▶ [TASK]:
Repeat the whole listing exactly as it appears.

>>>

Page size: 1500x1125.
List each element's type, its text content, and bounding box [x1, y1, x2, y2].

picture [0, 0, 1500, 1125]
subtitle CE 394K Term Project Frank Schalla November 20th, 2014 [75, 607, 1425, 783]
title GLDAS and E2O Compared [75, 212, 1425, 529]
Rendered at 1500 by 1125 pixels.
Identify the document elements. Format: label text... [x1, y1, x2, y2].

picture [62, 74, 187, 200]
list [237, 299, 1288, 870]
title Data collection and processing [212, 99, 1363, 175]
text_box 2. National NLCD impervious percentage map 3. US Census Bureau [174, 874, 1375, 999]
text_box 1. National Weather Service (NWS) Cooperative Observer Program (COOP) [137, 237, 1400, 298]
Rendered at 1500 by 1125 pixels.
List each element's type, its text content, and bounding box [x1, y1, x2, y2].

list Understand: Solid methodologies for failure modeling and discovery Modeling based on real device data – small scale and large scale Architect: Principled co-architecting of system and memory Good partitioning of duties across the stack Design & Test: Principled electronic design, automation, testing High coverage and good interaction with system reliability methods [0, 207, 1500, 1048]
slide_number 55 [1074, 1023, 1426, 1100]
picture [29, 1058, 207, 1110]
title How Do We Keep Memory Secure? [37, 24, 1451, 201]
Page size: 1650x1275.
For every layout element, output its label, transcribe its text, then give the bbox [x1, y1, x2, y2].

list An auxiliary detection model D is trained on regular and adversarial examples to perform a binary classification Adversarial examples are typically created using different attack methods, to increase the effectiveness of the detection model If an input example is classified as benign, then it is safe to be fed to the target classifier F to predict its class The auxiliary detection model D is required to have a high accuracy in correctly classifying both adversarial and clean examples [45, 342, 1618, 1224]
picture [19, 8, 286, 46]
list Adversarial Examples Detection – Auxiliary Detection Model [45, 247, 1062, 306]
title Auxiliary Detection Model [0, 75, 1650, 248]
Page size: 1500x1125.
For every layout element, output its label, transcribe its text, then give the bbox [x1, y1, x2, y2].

<<<

▶ [RESULT FOR THIS TASK]:
Page size: 1500x1125.
List each element's type, its text content, and bounding box [x1, y1, x2, y2].

picture [0, 0, 1500, 1125]
subtitle CE 394K Term Project Frank Schalla November 20th, 2014 [75, 607, 1425, 783]
title GLDAS and E2O Compared [75, 212, 1425, 529]
Rendered at 1500 by 1125 pixels.
Identify the document elements. Format: label text... [x1, y1, x2, y2].

picture [62, 74, 187, 200]
list [237, 299, 1288, 870]
title Data collection and processing [212, 99, 1363, 175]
text_box 2. National NLCD impervious percentage map 3. US Census Bureau [174, 874, 1375, 999]
text_box 1. National Weather Service (NWS) Cooperative Observer Program (COOP) [137, 237, 1400, 298]
Rendered at 1500 by 1125 pixels.
List each element's type, its text content, and bounding box [x1, y1, x2, y2].

list Understand: Solid methodologies for failure modeling and discovery Modeling based on real device data – small scale and large scale Architect: Principled co-architecting of system and memory Good partitioning of duties across the stack Design & Test: Principled electronic design, automation, testing High coverage and good interaction with system reliability methods [0, 207, 1500, 1048]
slide_number 55 [1074, 1023, 1426, 1100]
picture [29, 1058, 207, 1110]
title How Do We Keep Memory Secure? [37, 24, 1451, 201]
Page size: 1650x1275.
For every layout element, output its label, transcribe its text, then give the bbox [x1, y1, x2, y2].

list An auxiliary detection model D is trained on regular and adversarial examples to perform a binary classification Adversarial examples are typically created using different attack methods, to increase the effectiveness of the detection model If an input example is classified as benign, then it is safe to be fed to the target classifier F to predict its class The auxiliary detection model D is required to have a high accuracy in correctly classifying both adversarial and clean examples [45, 342, 1618, 1224]
picture [19, 8, 286, 46]
list Adversarial Examples Detection – Auxiliary Detection Model [45, 247, 1062, 306]
title Auxiliary Detection Model [0, 75, 1650, 248]
Page size: 1500x1125.
For every layout element, output its label, transcribe its text, then give the bbox [x1, y1, x2, y2].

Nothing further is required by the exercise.